■ EXTRACTED TEXT:
--------------------------------------------------
What’s Been Driving the US Productivity Surge?

One lesson from the 2007–2009 Global Financial Crisis is that one should be cautious about declaring “the fundamentals of our economy are strong” during a period of market mayhem. That said, there are lots of good things happening in the American economy despite the current tumult

Case in point: labor productivity growth. Recent data suggests that an acceleration might be underway (which aligns with my optimistic expectations). The Commerce Department’s latest report, released last week, brings encouraging news on this front. Nonfarm productivity, measured as output per hour, grew at an annual rate of 2.3 percent in the second quarter and has increased by 2.7 percent over the past year. Notably, four out of the past five quarters have shown robust growth. 

Keep in mind that productivity growth from 2005 to 2019 averaged 1.5 percent, lower than the post-war average of 2.2 percent. This slowdown followed a period of rapid growth (3.2 percent from 1996 to 2004) driven by the dot-com boom and IT advancements.

So what’s been driving the recent upturn (one Europe is certainly jealous of)? “Post-pandemic Productivity Dynamics in the United States,” a recent International Monetary Fund analysis by researchers Mai Chi Dao and Josef Platzer takes a crack at answering that question. From the working paper (which also provided the aforementioned historical data):

Leaving behind the pandemic and early re-opening phase, the US economy has shown encouraging rates of productivity growth since late 2022 that have lifted labor productivity to more than 6 percent above the pre-pandemic level by the first quarter of 2024. During this period, the US economy has also staged an impressive expansion against the background of rapid disinflation, suggesting that productivity growth and other supply-side tailwinds have likely been supporting strong growth in domestic demand. The surge in productivity also distinguishes the recovery in the US relative to other advanced economies, most notably the euro area, where flagging productivity has often been identified as a drag on growth potential.

So what’s going on? Not a generative AI story, at least not yet. Instead, these seem to be the driving forces:

  • Strong productivity growth in high-skill and IT-intensive industries, sectors that were already experiencing faster productivity growth before the pandemic. Indeed, productivity growth was strong in 2019, up 2.2 percent.
--------------------------------------------------
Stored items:
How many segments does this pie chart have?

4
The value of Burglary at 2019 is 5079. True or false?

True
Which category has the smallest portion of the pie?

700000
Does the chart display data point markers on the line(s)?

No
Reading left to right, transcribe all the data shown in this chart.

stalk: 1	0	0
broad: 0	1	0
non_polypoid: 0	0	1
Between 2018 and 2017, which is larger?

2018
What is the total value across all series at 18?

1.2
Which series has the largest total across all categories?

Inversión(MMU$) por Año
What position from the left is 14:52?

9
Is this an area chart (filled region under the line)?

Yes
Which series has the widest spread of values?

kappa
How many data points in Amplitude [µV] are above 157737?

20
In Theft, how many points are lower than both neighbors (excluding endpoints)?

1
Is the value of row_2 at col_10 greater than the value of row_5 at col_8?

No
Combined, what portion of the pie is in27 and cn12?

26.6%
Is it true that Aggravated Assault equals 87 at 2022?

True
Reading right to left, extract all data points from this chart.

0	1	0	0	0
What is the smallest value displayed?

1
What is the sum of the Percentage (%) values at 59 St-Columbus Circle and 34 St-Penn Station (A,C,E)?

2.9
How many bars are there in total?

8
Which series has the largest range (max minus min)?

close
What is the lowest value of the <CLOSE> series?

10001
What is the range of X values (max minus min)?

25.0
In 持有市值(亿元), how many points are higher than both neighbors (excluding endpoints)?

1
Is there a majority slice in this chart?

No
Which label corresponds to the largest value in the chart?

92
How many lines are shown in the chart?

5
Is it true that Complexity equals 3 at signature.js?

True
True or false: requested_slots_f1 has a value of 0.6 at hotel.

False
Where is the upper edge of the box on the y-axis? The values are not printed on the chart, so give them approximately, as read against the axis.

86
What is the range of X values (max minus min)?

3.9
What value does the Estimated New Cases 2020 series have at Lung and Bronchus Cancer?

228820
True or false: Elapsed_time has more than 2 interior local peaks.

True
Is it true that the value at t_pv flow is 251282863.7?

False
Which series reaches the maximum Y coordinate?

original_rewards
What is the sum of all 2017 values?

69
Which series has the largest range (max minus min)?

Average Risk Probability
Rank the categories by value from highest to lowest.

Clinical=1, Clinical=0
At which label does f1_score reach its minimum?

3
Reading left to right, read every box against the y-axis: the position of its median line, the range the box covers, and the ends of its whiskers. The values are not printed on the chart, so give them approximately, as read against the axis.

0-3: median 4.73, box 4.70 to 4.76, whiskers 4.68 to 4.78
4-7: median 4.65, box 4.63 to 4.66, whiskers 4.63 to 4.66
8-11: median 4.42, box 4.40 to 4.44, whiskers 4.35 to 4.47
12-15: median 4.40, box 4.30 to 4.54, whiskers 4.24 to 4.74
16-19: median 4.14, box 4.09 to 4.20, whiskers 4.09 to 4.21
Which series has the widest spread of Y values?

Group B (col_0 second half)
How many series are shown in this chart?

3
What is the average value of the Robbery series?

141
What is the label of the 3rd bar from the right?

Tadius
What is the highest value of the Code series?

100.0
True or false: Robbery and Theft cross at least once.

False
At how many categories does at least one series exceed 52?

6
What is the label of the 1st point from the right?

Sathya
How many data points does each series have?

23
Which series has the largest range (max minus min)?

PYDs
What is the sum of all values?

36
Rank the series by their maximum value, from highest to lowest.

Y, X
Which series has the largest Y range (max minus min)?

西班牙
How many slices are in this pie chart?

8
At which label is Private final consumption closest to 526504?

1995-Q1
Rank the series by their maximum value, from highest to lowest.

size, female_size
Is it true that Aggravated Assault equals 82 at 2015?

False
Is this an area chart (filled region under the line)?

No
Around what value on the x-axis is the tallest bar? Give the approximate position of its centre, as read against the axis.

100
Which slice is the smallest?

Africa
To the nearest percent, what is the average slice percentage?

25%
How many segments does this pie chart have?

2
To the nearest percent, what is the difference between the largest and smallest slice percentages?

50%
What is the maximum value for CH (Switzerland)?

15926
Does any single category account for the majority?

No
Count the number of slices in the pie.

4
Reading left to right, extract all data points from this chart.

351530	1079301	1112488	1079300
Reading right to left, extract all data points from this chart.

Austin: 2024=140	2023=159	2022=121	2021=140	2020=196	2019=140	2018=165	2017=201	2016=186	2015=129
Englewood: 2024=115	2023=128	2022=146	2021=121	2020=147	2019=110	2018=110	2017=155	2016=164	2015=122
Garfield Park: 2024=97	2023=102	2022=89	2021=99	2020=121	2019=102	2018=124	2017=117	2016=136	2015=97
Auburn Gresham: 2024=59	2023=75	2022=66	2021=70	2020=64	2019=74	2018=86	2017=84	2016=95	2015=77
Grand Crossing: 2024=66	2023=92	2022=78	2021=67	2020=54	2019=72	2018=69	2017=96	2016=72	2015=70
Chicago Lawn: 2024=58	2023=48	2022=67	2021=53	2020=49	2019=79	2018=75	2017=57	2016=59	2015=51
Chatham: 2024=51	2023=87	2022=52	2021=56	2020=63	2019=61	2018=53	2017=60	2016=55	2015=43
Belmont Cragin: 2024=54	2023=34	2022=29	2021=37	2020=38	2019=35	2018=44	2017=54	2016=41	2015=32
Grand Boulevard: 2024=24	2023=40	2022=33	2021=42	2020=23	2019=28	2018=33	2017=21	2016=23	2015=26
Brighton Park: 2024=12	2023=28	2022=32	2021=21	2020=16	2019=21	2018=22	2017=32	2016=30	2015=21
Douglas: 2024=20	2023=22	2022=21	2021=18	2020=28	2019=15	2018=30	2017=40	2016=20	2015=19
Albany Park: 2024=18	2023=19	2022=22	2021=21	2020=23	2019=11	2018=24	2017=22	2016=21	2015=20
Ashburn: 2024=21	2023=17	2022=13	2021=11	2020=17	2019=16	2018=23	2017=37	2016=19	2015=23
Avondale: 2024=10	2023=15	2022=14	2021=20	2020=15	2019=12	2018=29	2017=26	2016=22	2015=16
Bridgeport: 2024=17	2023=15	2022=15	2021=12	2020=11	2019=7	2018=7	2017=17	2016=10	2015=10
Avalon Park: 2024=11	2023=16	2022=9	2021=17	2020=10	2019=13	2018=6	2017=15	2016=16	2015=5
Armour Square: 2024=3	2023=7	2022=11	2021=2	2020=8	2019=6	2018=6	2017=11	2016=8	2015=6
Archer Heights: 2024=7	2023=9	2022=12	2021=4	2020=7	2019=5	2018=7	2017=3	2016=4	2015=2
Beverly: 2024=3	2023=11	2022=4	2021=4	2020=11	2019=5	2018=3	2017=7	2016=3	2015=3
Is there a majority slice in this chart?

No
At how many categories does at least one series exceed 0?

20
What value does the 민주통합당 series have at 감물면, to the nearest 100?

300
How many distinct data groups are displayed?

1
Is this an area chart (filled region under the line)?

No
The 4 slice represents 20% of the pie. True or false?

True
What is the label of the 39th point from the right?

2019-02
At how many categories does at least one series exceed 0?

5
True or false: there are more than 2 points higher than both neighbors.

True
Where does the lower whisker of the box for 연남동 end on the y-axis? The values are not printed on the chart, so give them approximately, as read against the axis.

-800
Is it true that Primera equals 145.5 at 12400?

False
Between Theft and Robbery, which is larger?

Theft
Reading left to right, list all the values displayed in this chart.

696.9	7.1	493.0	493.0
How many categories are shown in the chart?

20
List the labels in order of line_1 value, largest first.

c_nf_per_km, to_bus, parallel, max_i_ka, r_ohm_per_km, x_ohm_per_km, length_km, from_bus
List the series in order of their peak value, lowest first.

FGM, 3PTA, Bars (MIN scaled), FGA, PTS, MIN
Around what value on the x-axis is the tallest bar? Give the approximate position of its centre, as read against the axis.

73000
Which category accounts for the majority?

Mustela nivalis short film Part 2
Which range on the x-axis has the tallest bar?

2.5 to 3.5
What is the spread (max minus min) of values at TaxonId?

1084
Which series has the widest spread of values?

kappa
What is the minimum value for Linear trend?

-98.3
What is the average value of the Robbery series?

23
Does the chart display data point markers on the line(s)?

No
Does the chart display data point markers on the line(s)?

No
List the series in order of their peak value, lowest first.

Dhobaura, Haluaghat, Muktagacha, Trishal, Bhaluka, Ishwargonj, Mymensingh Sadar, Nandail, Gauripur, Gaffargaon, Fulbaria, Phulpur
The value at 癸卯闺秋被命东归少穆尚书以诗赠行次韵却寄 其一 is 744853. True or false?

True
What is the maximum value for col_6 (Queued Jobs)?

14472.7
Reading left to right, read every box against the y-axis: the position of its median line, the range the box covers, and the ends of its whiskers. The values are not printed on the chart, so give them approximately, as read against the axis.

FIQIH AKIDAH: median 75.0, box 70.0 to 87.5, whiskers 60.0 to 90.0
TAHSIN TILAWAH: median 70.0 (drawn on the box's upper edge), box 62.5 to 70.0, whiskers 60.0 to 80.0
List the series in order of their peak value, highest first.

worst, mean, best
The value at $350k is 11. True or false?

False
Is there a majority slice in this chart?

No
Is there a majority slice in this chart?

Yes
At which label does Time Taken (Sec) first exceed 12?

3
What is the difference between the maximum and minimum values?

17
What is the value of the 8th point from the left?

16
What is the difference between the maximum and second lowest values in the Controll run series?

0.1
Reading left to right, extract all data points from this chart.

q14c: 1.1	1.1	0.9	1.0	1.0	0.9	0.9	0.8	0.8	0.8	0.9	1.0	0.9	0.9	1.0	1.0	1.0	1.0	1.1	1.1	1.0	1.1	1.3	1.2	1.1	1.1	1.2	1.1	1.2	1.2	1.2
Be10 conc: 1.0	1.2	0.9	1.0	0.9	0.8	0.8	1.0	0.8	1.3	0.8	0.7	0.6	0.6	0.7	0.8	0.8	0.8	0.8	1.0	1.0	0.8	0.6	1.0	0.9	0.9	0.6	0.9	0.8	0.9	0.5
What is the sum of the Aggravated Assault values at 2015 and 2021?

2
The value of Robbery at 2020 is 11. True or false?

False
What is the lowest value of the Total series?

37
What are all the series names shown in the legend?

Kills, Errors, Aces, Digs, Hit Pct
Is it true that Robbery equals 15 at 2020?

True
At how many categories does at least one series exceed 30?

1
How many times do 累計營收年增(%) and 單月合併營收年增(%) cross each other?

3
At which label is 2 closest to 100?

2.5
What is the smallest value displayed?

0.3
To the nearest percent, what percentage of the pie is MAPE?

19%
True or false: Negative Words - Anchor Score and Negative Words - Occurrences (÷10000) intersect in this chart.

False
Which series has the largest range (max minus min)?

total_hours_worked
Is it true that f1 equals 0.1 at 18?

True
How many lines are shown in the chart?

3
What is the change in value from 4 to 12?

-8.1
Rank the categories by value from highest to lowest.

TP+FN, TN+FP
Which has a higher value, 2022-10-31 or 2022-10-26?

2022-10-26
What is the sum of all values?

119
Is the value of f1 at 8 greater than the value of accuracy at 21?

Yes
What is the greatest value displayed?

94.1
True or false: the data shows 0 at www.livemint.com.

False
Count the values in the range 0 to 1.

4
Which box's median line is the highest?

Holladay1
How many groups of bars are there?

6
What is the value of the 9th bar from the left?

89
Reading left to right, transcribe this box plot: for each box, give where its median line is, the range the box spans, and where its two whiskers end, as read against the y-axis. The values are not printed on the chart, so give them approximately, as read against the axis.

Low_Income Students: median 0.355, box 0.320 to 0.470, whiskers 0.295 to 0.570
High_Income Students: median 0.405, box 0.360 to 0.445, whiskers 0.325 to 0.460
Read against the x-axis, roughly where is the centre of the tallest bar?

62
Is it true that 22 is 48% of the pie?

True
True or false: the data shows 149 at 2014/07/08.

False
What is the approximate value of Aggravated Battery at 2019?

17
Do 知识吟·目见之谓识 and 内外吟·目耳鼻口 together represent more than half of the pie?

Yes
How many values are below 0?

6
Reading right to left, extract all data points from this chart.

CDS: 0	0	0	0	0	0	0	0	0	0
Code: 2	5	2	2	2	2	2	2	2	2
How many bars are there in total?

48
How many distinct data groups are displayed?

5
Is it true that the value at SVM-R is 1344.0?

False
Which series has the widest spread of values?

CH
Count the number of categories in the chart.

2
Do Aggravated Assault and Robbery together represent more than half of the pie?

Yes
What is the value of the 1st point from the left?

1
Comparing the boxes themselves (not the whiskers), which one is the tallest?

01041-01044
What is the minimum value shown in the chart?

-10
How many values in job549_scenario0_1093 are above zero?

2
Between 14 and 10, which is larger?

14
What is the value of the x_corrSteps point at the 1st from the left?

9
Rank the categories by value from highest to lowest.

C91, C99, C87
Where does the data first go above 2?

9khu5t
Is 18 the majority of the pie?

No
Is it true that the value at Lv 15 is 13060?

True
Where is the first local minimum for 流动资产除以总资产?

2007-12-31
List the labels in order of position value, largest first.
--------------------------------------------------
■ WHAT TO WORK ON:
A – Decide whether each statement agrees with the text on US productivity growth: (i) nonfarm productivity grew at an annual rate of 2.3 percent in the second quarter; (ii) productivity growth from 2005 to 2019 was higher than the post-war average; (iii) the recent upturn is described as a generative AI story. For each, answer yes or no and quote the words of the text that decide it.
B – Continue the text on US productivity growth from the point where it stops.
You will not need any of the stored items.

■ OUTPUTS FOR THE TASKS:
A –
(i) Yes: "Nonfarm productivity, measured as output per hour, grew at an annual rate of 2.3 percent in the second quarter"
(ii) No: "productivity growth from 2005 to 2019 averaged 1.5 percent, lower than the post-war average of 2.2 percent"
(iii) No: "Not a generative AI story, at least not yet."

B –
  • Industries with higher levels of investment in digital technologies also showed higher average productivity growth. This trend was present before the pandemic but accelerated afterward, particularly in sectors that could easily adapt to remote work.
  • Increased labor market dynamism—workers switching jobs more frequently after the pandemic shock—was strongly associated with higher productivity growth. This effect was observed both across different industries and over time within industries. Why would this matter? Job churn can boost productivity by allowing for better matching between workers and jobs.

So is what we’re seeing just a mere boomlet or something more? Again from the paper:

How long can the higher rate of productivity growth be sustained? On the one hand, investment in [intellectual property products] may slow down, and rates of worker churn have already normalized to a great extent, both suggesting that the recent high rate of productivity growth may not continue for much longer. On the other hand, new technologies (AI) and continued high rates of new business formation may provide a new impulse for productivity growth, especially once interest rates come down and financial conditions for start-ups become more favorable.

In other words, tech progress and entrepreneurs are the key to our productivity future—a classic American economic story.